• **Blok Teks**
# # # #

DALAM puasa Ramadan ada tiga pelajaran penting yang patut direfleksikan bersama, yaitu pertama, puasa sebagai rahmat yang menuntun kita agar menjadi manusia yang menebar kedamaian. Kedua, puasa sebagai ampunan yang membimbing kita agar mengontrol pikiran, perasaan, dan perilaku dari keburukan. Ketiga, puasa sebagai janji pembebasan api neraka agar kita bisa menyikapi puasa dengan penuh keimanan dan hanya mengharap rida Allah. Ketiga pelajaran tersebut merupakan modalitas keberagamaan untuk mendalami esensi puasa yang setiap tahun kita laksanakan.

# # # #

• **Kumpulan Data**

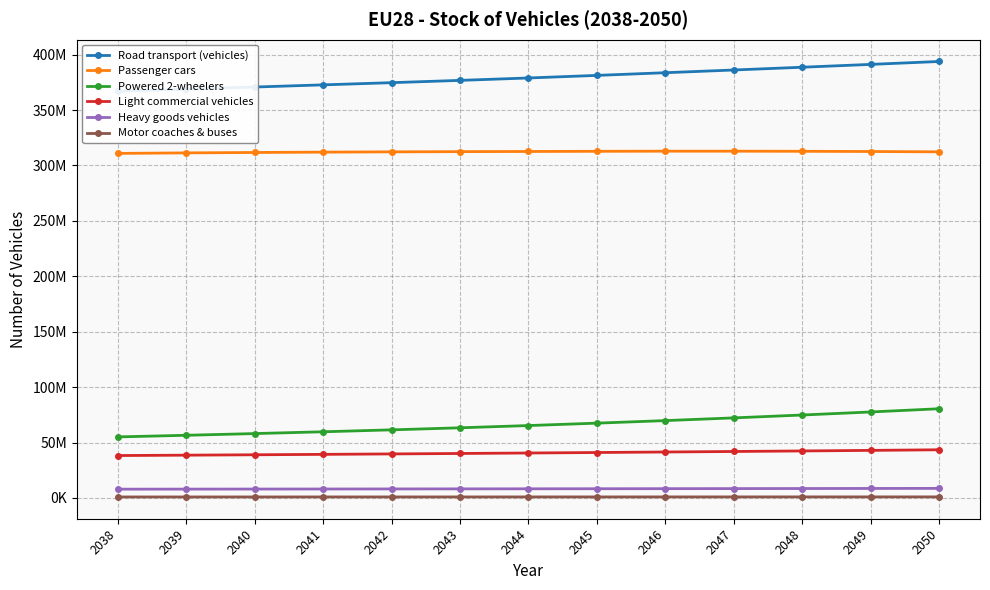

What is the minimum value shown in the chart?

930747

# # # #

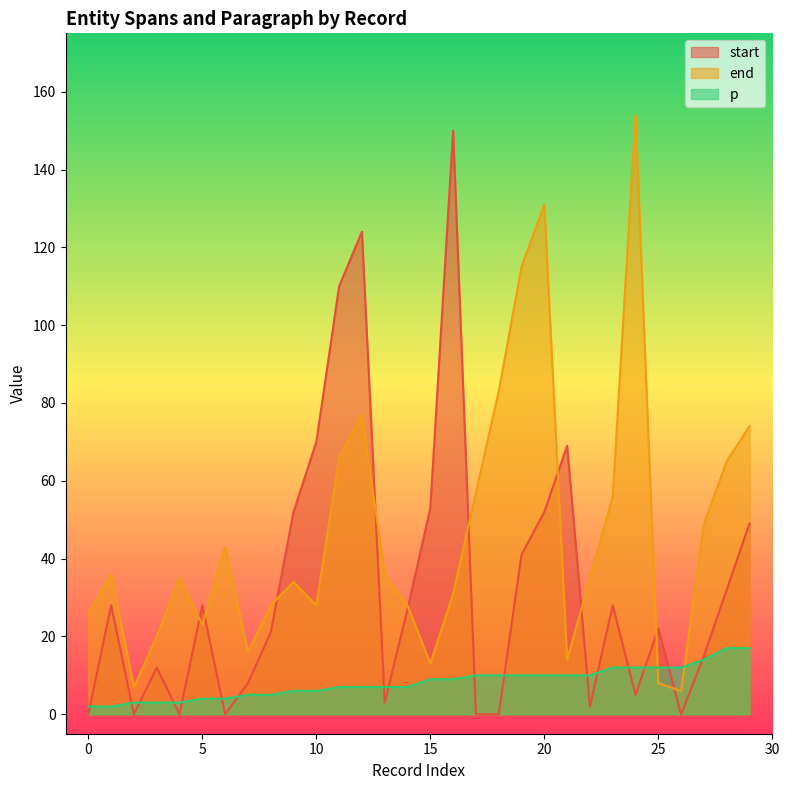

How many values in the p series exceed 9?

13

# # # #

• **Perintah Kerja**
Dalam teks tentang puasa Ramadan, apa pelajaran penting yang kedua?

• **Jawaban Latihan**
Puasa sebagai ampunan yang membimbing kita agar mengontrol pikiran, perasaan, dan perilaku dari keburukan.